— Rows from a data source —
= = = = =
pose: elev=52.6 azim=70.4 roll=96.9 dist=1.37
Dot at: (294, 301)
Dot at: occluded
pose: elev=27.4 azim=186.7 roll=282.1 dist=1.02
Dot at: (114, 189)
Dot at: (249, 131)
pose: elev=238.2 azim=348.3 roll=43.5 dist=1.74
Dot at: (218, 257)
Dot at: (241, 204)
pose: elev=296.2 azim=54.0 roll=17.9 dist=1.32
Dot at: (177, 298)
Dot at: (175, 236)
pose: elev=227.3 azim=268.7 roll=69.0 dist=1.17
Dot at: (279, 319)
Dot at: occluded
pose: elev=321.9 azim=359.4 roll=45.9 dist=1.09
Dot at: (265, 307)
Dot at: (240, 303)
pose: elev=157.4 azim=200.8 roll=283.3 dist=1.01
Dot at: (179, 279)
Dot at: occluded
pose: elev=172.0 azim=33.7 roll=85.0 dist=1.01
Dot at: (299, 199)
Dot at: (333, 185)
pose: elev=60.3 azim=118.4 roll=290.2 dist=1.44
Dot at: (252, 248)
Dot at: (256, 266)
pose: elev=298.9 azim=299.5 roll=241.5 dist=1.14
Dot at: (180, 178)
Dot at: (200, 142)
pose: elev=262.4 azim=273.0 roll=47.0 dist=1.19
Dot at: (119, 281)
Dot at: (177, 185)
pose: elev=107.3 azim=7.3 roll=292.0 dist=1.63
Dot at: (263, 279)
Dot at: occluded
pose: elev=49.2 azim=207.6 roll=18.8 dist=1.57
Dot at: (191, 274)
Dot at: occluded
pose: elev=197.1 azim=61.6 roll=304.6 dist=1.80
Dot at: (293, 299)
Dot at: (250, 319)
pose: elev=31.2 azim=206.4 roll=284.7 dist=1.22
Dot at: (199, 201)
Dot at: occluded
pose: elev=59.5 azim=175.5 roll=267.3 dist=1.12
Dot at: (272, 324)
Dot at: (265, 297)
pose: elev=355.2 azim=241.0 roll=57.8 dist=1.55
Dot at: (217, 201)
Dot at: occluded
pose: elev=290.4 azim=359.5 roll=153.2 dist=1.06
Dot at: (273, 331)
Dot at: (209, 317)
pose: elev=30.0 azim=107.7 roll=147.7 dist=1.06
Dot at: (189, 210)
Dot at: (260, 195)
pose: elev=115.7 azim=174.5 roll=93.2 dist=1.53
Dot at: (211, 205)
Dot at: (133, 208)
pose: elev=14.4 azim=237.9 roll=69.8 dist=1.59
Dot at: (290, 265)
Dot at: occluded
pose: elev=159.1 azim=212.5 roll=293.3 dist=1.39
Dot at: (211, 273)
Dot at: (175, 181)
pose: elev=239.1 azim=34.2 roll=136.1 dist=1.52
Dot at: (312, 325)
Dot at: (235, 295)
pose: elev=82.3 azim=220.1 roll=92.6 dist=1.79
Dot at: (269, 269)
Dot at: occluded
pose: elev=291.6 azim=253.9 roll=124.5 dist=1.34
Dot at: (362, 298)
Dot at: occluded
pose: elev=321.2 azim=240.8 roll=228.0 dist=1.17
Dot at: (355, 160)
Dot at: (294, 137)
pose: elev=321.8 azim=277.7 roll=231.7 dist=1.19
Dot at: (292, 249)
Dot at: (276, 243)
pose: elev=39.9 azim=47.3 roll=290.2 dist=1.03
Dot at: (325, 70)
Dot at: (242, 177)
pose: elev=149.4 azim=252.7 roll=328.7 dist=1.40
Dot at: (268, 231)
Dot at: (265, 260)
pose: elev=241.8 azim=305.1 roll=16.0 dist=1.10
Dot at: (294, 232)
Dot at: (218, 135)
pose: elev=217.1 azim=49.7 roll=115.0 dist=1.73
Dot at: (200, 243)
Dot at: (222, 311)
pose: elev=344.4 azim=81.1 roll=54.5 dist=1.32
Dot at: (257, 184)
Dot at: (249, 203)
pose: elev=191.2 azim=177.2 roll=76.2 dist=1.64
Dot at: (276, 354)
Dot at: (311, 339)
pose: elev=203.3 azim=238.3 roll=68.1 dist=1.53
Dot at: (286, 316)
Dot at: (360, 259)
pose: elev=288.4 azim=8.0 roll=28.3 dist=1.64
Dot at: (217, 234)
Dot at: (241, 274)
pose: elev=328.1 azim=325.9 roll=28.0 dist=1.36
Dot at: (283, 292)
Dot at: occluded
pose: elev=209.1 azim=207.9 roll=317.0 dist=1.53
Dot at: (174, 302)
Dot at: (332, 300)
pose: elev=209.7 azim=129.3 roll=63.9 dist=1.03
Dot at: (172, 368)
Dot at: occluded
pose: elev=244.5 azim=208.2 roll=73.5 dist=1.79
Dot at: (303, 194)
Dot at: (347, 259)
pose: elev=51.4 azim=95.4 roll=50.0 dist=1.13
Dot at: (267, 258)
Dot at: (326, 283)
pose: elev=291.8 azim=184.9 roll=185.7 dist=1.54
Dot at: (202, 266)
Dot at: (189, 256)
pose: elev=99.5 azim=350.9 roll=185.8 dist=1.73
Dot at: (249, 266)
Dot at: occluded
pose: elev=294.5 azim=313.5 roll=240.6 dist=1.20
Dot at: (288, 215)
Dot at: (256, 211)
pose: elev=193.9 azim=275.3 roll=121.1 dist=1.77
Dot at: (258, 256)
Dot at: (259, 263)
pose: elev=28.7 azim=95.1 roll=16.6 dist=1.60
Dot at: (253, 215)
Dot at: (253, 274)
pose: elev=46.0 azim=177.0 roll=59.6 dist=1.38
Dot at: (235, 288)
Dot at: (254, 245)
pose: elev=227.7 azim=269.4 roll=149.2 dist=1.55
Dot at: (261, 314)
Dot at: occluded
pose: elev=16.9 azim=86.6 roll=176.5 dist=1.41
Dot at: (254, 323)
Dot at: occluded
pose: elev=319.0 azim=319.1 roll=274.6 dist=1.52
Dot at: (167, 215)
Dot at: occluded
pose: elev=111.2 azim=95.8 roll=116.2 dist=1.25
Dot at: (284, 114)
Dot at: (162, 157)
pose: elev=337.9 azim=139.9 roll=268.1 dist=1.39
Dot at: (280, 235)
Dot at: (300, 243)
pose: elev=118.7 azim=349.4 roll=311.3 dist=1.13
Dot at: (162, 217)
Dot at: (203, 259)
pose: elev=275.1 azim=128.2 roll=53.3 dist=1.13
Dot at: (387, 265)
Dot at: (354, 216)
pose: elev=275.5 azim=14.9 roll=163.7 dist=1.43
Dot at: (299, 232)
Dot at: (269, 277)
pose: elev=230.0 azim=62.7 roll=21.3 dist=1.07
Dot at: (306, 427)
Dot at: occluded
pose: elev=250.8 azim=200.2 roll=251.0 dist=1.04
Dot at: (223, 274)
= = = = =
— Required task —
Reproduce the lines above without any change, beginning with the line that contains "pose: elev=209.1 azim=207.9" and continuing down through the line that contains "Dot at: (189, 256)". Include both of those lines.

— Solved problem —
pose: elev=209.1 azim=207.9 roll=317.0 dist=1.53
Dot at: (174, 302)
Dot at: (332, 300)
pose: elev=209.7 azim=129.3 roll=63.9 dist=1.03
Dot at: (172, 368)
Dot at: occluded
pose: elev=244.5 azim=208.2 roll=73.5 dist=1.79
Dot at: (303, 194)
Dot at: (347, 259)
pose: elev=51.4 azim=95.4 roll=50.0 dist=1.13
Dot at: (267, 258)
Dot at: (326, 283)
pose: elev=291.8 azim=184.9 roll=185.7 dist=1.54
Dot at: (202, 266)
Dot at: (189, 256)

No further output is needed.